» TASK DIRECTIONS: Copy out all of the entries exactly as they appear.

» GIVEN RECORDS:
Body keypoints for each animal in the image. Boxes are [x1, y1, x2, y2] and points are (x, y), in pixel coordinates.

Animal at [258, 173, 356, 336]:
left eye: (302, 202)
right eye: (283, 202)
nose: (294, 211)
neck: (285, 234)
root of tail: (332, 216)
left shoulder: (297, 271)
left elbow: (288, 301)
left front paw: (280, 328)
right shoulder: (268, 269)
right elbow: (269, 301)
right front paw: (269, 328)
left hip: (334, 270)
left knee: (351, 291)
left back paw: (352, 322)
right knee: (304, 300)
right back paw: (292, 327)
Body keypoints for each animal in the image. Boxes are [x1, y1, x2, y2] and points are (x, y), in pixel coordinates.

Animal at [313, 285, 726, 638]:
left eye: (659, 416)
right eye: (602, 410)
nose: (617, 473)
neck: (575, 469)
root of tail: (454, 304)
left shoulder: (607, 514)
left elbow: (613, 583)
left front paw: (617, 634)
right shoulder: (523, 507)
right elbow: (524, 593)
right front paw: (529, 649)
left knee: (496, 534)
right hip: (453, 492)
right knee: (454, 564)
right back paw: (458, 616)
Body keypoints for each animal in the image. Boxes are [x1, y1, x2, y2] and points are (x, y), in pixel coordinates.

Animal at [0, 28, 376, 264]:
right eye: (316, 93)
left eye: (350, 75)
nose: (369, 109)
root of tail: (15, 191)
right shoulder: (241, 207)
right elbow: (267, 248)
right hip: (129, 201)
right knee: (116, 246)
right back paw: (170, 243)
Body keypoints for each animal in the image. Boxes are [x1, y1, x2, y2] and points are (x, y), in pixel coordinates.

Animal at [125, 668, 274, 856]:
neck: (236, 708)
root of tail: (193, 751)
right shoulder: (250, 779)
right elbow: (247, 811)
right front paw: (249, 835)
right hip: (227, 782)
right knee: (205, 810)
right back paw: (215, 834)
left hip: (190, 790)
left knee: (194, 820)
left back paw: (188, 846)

» SOLUTION TO THIS EXERCISE:
Body keypoints for each animal in the image. Boxes are [x1, y1, x2, y2] and points are (x, y), in pixel coordinates.

Animal at [258, 173, 356, 336]:
left eye: (302, 202)
right eye: (283, 202)
nose: (294, 211)
neck: (285, 234)
root of tail: (332, 216)
left shoulder: (297, 271)
left elbow: (288, 301)
left front paw: (280, 328)
right shoulder: (268, 269)
right elbow: (269, 301)
right front paw: (269, 328)
left hip: (334, 270)
left knee: (351, 291)
left back paw: (352, 322)
right knee: (304, 300)
right back paw: (292, 327)
Body keypoints for each animal in the image. Boxes are [x1, y1, x2, y2] and points are (x, y), in pixel coordinates.

Animal at [313, 285, 726, 638]:
left eye: (659, 416)
right eye: (602, 410)
nose: (617, 473)
neck: (575, 469)
root of tail: (454, 304)
left shoulder: (607, 514)
left elbow: (613, 583)
left front paw: (617, 634)
right shoulder: (523, 507)
right elbow: (524, 593)
right front paw: (529, 649)
left knee: (496, 534)
right hip: (453, 492)
right knee: (454, 564)
right back paw: (458, 616)
Body keypoints for each animal in the image. Boxes are [x1, y1, x2, y2] and points are (x, y), in pixel coordinates.

Animal at [0, 28, 376, 264]:
right eye: (316, 93)
left eye: (350, 75)
nose: (369, 109)
root of tail: (15, 191)
right shoulder: (241, 207)
right elbow: (267, 248)
right hip: (129, 201)
right knee: (116, 246)
right back paw: (170, 243)
Body keypoints for each animal in the image. Boxes are [x1, y1, x2, y2] and points are (x, y), in pixel coordinates.

Animal at [125, 668, 274, 856]:
neck: (236, 708)
root of tail: (193, 751)
right shoulder: (250, 779)
right elbow: (247, 811)
right front paw: (249, 835)
right hip: (227, 782)
right knee: (205, 810)
right back paw: (215, 834)
left hip: (190, 790)
left knee: (194, 820)
left back paw: (188, 846)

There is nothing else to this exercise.